Blog Post

Azure Database Support Blog
2 MIN READ

Lesson Learned #430: Addressing Error 3201 with Azure Blob Storage: "Operating system error 86"

Jose_Manuel_Jurado's avatar
Jose_Manuel_Jurado
Icon for Microsoft rankMicrosoft
Sep 20, 2023

Today, I worked on a service request that our customer got the following error message: Cannot open backup device 'https://XXX.blob.core.windows.net/NNN/YYY.bak'. Operating system error 86(The specified network password is not correct.). RESTORE HEADERONLY is terminating abnormally. (Microsoft SQL Server, Error: 3201). Following I would like to share with you some details why this issue and the activities done to resolve it. 

 

The Core Issue: Error 3201

 

Error 3201 essentially signifies that SQL Server is facing challenges accessing the backup device or file specified during a backup or restore operation.

 

Diving Deeper: "Operating system error 86"

 

This error explicitly states: "The specified network password is not correct." When we're dealing with Azure Blob Storage as the backup destination, this "network password" can often be a reference to the Shared Access Signature (SAS) token used for authentication.

 

Common Triggers and Solutions

 

  1. Incorrect SAS Token: Azure Blob Storage uses SAS tokens to grant limited access to its objects. If this token is either wrong or expired, an authentication error like "Operating system error 86" will manifest. Ensure that the SAS token is correctly generated and still valid. Also, you could receive message with "Access Denied"

  2. Network Configuration Issues (Firewall): Network barriers like firewalls can block Azure SQL Managed Instance from reaching Azure Blob Storage. Ensure that there are appropriate rules allowing traffic between your Azure SQL Managed Instance and Azure Blob Storage.

  3. Azure SQL Managed Instance and Azure Blob Storage Communication: When using Azure SQL Managed Instance, ensure that you have set up the necessary networking components, like Virtual Network (VNet) peering or VNet service endpoints, to allow smooth communication with Azure Blob Storage.

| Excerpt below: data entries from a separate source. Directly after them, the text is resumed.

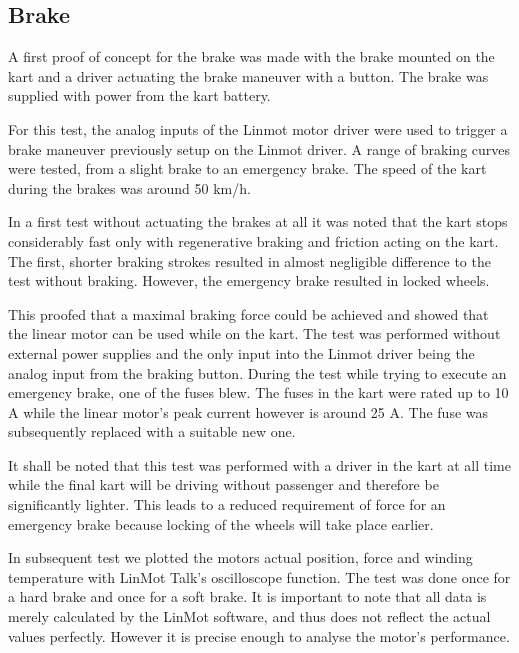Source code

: \subsection{Brake}
A first proof of concept for the brake was made with the brake mounted on the kart and a driver actuating the brake maneuver with a button.
The brake was supplied with power from the kart battery.


For this test, the analog inputs of the Linmot motor driver were used to trigger a brake maneuver previously setup on the Linmot driver. A range of braking curves were tested, from a slight brake to an emergency brake. The speed of the kart during the brakes was around 50 km/h.

In a first test without actuating the brakes at all it was noted that the kart stops considerably fast only with regenerative braking and friction acting on the kart.
The first, shorter braking strokes resulted in almost negligible difference to the test without braking.
However, the emergency brake resulted in locked wheels.

This proofed that a maximal braking force could be achieved and showed that the linear motor can be used while on the kart. The test was performed without external power supplies and the only input into the Linmot driver being the analog input from the braking button. During the test while trying to execute an emergency brake, one of the fuses blew. The fuses in the kart were rated up to 10 A while the linear motor's peak current however is around 25 A. The fuse was subsequently replaced with a suitable new one. 
 
It shall be noted that this test was performed with a driver in the kart at all time while the final kart will be driving without passenger and therefore be significantly lighter. This leads to a reduced requirement of force for an emergency brake because locking of the wheels will take place earlier.

In subsequent test we plotted the motors actual position, force and winding temperature with LinMot Talk's oscilloscope function. The test was done once for a hard brake and once for a soft brake. It is important to note that all data is merely calculated by the LinMot software, and thus does not reflect the actual values perfectly. However it is precise enough to analyse the motor's performance.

  4. File Path or Backup Device Misconfiguration: This can be a straightforward issue where the specified file path is incorrect or the backup device has issues. Double-check the path and the device's status.

 

Conclusion

Error 3201, combined with "Operating system error 86," points to challenges in Azure SQL Managed Instance accessing backup devices in Azure Blob Storage, often due to incorrect SAS tokens or network barriers. In this case, we found the firewall/network/UDR configuration prevents the access from Azure SQL Managed Instance to Azure Blob Storage causing this problem. 

Updated Sep 20, 2023
Version 2.0
azure sql managed instance
Restoring backup
System Error 86

1 Comment

  • readparse37854's avatar
    readparse37854
    Copper Contributor
    Dec 14, 2024

    This is an interesting post, and I followed the rabbit just a little farther.  I had the same problem in multiple SQL Server contexts:

    • Azure SQL Server Managed Instance
    • Azure SQL Server (I think that's what it's called)
    • SQL Server for Linux running in a Docker container
    • I was going to try legit on-prem SQL Server in the data center, and then remembered that actual DBAs own that and I didn't want to involve them in this experiment
    • The last place I tested was an Azure Container instance, running the same docker container

    I got this same error on all of them (except on-prem SQL Server on Windows, which I admittedly didn't try).

    The way I eventually resolved it was to download the file myself, outside of SQL Server, proving that it wasn't a network limitation from the instance at all, but rather something in the SQL Server code that had a problem with the URL -- a URL that was known to be good, by the way.  I tested this not just on Azure blob storage, but S3 as well, and had the same problem both times.

    Once I had it downloaded locally, I of course did not need the URL method anymore.  It's cool, but I have not seen it work, and there is usually a way to get a file downloaded.  In my case, I'm going to change my container to run a script on startup, which will startup SQL server, download the file, and create the database.  Then it will call the Azure CLI to retrieve its own hostname and put that hostname elsewhere in blob storage, so another process can get the hostname to utilize the server.